:: MATERIALS PROVIDED

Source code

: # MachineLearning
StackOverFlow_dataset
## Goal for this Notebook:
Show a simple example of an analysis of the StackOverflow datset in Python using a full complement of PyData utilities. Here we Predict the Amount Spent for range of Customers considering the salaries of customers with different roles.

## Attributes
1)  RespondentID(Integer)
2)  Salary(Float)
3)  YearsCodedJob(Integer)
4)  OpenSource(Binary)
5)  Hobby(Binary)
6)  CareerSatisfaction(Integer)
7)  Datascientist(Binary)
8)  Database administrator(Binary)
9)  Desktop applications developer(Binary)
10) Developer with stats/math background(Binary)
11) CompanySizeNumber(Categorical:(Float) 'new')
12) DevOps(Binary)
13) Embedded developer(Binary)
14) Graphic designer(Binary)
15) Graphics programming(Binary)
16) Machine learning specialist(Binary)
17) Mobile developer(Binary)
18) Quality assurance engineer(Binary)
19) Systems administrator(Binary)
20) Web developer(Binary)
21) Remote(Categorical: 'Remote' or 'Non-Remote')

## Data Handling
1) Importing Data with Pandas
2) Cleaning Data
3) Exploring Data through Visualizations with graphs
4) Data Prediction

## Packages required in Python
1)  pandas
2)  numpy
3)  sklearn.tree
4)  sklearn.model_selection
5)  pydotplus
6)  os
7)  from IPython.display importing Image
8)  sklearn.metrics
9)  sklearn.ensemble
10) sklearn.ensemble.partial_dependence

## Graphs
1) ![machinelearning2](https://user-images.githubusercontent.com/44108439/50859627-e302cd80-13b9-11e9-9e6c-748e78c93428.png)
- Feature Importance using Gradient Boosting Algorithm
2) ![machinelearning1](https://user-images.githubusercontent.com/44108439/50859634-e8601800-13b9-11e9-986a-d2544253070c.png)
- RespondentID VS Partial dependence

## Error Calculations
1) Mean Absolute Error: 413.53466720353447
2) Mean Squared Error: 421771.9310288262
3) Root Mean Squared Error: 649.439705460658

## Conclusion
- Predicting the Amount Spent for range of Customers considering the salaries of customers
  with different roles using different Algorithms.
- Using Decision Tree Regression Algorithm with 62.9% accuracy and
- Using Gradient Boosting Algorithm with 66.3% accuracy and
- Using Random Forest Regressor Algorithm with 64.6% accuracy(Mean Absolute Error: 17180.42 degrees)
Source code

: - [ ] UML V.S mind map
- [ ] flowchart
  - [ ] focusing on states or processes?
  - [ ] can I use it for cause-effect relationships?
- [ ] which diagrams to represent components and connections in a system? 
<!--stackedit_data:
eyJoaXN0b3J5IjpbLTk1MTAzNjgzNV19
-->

::::

▸ **PROBLEM STATEMENT**: The answer is the run of lines above from the line containing "- Predicting the" through the line containing "- [ ] can I use", copied exactly and alone.

▸ **WRITTEN SOLUTION**:
- Predicting the Amount Spent for range of Customers considering the salaries of customers
  with different roles using different Algorithms.
- Using Decision Tree Regression Algorithm with 62.9% accuracy and
- Using Gradient Boosting Algorithm with 66.3% accuracy and
- Using Random Forest Regressor Algorithm with 64.6% accuracy(Mean Absolute Error: 17180.42 degrees)
Source code

: - [ ] UML V.S mind map
- [ ] flowchart
  - [ ] focusing on states or processes?
  - [ ] can I use it for cause-effect relationships?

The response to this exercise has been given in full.